Ce que cela impose au support, et qu'on découvre souvent après l'avoir commandé : l'affichage extérieur change au rythme de la carte. Un menu gravé ou sérigraphié est une erreur coûteuse ; il faut un porte-menu, un cadre ou une ardoise conçus pour être mis à jour, et lisibles de nuit. Lorsqu'un service est perçu, les prix s'affichent taxes et service compris, avec la mention correspondante.
Source : Arrêté du 27 mars 1987 relatif à l'affichage des prix dans les établissements servant des repas, denrées ou boissons à consommer sur place
2 · La terrasse : ce n'est pas de l'enseigne, c'est du domaine public
Occuper le trottoir suppose une autorisation de la commune, et la nature de l'autorisation dépend de ce que vous posez. Une terrasse ouverte, un étalage, un food-truck relèvent du permis de stationnement — occupation sans emprise au sol. Une terrasse fermée ou un kiosque fixé au sol relèvent de la permission de voirie. Dans les deux cas, une redevance est due, fixée par l'autorité gestionnaire, le plus souvent au mètre carré.
Le point à retenir avant d'investir : cette autorisation est personnelle, temporaire, précaire et révocable. Elle ne se transmet pas avec le fonds de commerce, elle se renouvelle — souvent à la saison — et elle peut être retirée. Cela conditionne le choix des supports : sur une emprise précaire, on privilégie ce qui se démonte et se réemploie, pas ce qui se scelle.
Source : Occupation du domaine public par un commerce (AOT) — Justice.fr
3 · L'enseigne, le store et la nuit
L'enseigne de façade relève de l'article L.581-3 du code de l'environnement et de l'autorisation du maire, avec l'accord de l'architecte des Bâtiments de France en secteur protégé — situation ordinaire pour un restaurant de centre ancien. Le store banne, lui, modifie l'aspect extérieur : il relève d'une déclaration préalable au titre du code de l'urbanisme, distincte de l'autorisation d'enseigne. Le lettrage porté sur le lambrequin du store est en revanche une enseigne.

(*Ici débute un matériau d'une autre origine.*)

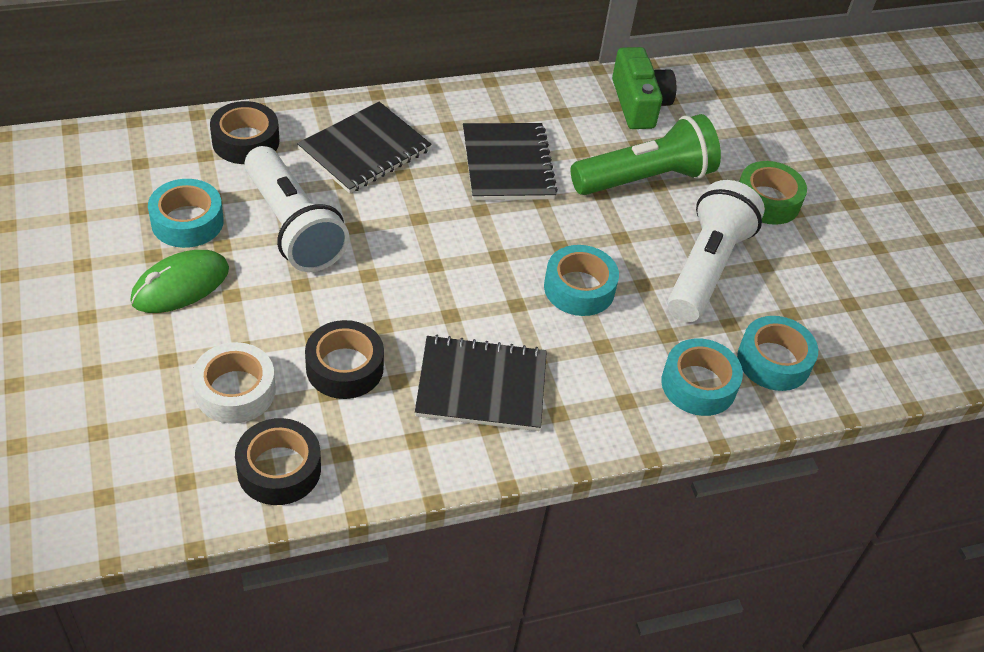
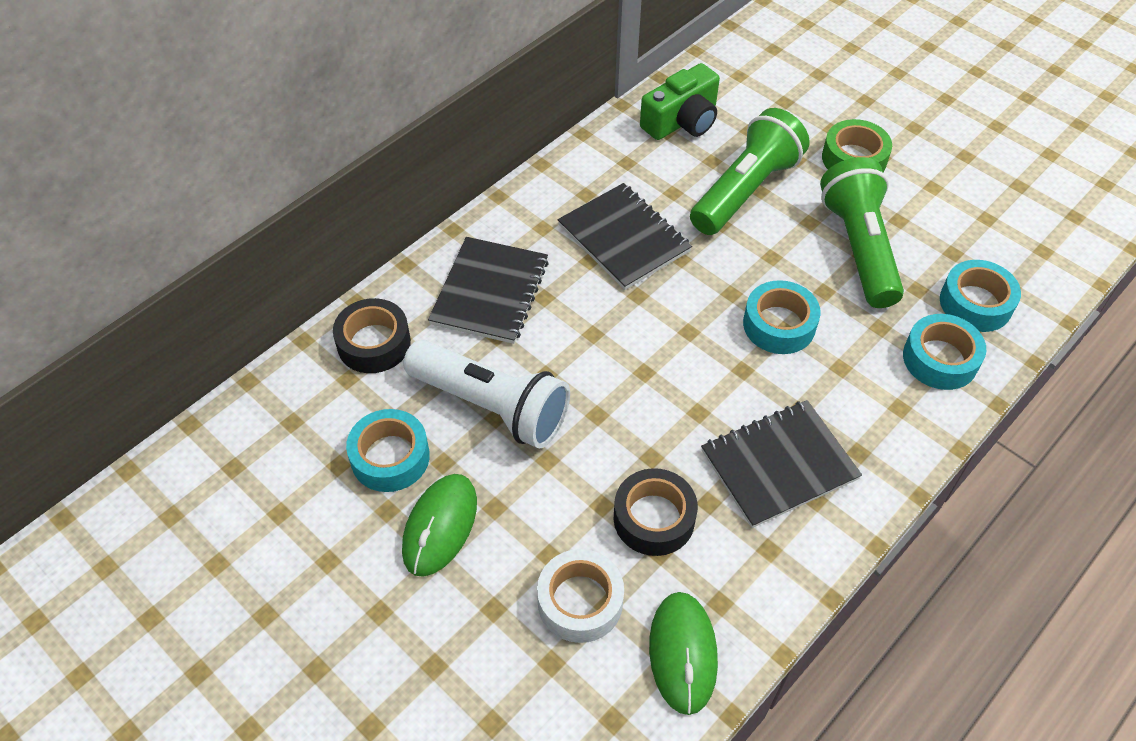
camera: 25 degrees left, 5 degrees up
(279, 469) = (682, 653): black tape -> green mouse
(639, 103) = (682, 121): green camera -> green camera turned 90 degrees clockwise
(706, 267) = (859, 247): white flashlight -> green flashlight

Et la nuit : l'arrêté du 27 décembre 2018 impose l'extinction des enseignes lumineuses entre 1 h et 6 h. Pour un établissement qui ferme à 2 h, la contrainte est réelle et se règle à l'installation — une commande programmable, pas un interrupteur derrière le bar que personne n'actionnera.
Source : Arrêté du 27 décembre 2018 relatif à la prévention, à la réduction et à la limitation des nuisances lumineuses
4 · Les affichages que le public doit voir à l'intérieur
Au-delà des prix, l'établissement doit porter à la connaissance du public un ensemble de mentions : interdiction de fumer et de vapoter, protection des mineurs en matière d'alcool, répression de l'ivresse publique, licence détenue, et — s'il reçoit du public au sens des ERP — les informations d'accessibilité.

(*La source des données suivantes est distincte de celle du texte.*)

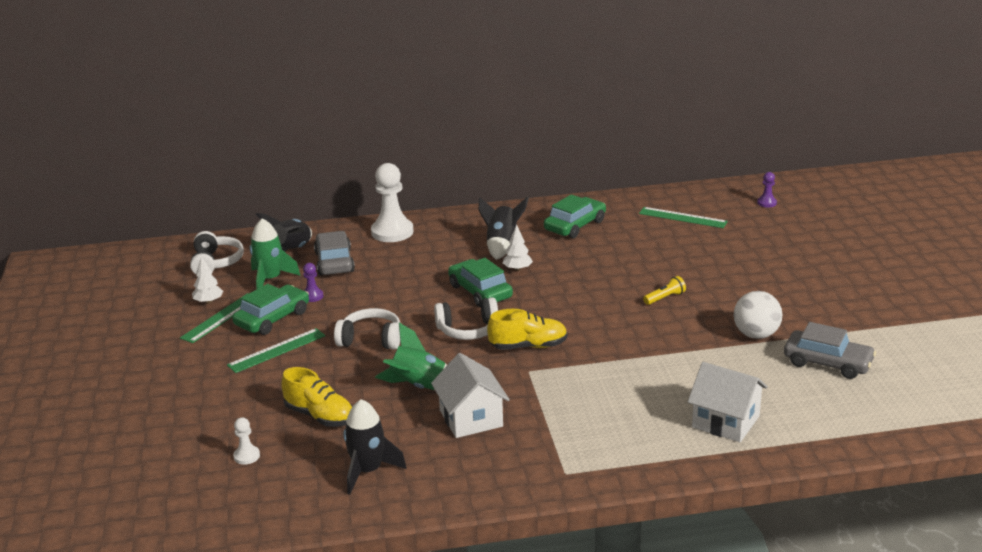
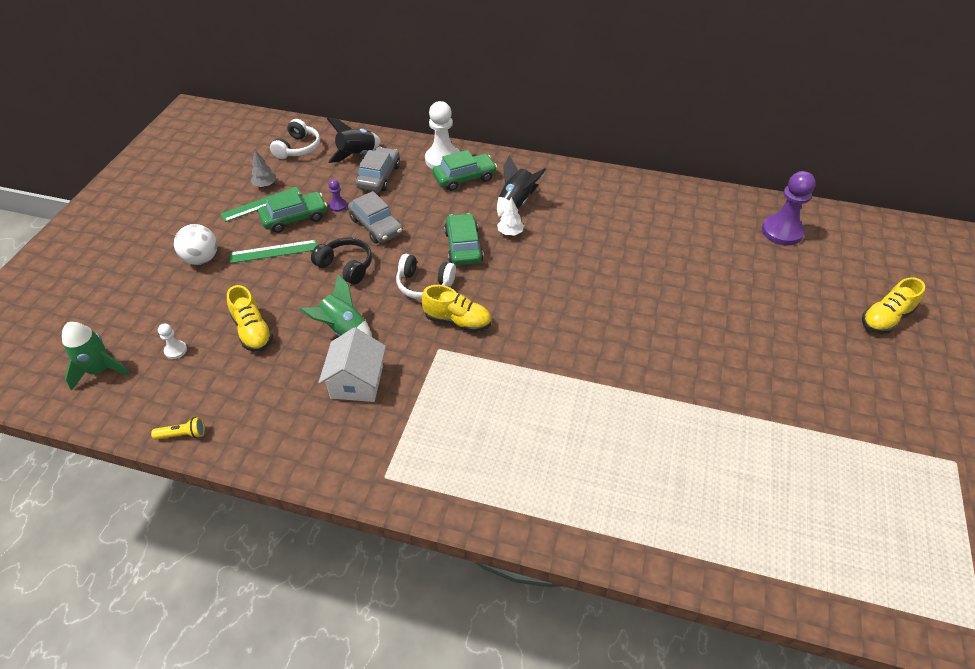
camera: 25 degrees right, 20 degrees up
(208, 301) = (265, 185): white tree -> grey tree
(270, 280) = (321, 178): green rocket -> green rocket (100, 370)
(368, 471) = (243, 404): black rocket -> none
(371, 340) = (346, 266): white headphones -> black headphones
(575, 225) = (591, 201): green car -> green car (464, 178)
(665, 298) = (609, 310): yellow flashlight -> yellow flashlight (183, 435)
(682, 217) = (691, 223): green ruler -> none
(725, 421) = (559, 479): white house -> none
(756, 335) = (660, 386): white ball -> white ball (202, 259)
(766, 203) = (782, 231): purple pawn -> purple pawn, size x2.15
(827, 363) = (704, 448): grey car -> grey car (376, 226)
(898, 238) = (885, 318): none -> yellow shoe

Ces affichages sont permanents et normalisés, à la différence de la carte qui change. Les traiter en panneaux durables plutôt qu'en feuilles imprimées n'est pas une coquetterie : c'est ce qui fait la différence entre un établissement tenu et un établissement qui a l'air de bricoler, et c'est la première chose que remarque un contrôle comme un client.
Source : Restaurants : droits et obligations des professionnels (DGCCRF)
Ces règles sont l'état du droit national tel que nous l'appliquons sur les dossiers du réseau. Les dimensions de terrasse admises, la redevance au mètre carré, les horaires et les matériaux imposés relèvent du règlement de voirie et du règlement local de publicité de votre commune — certaines villes ont une charte des terrasses très détaillée. Cela se vérifie au cas par cas, avant tout devis.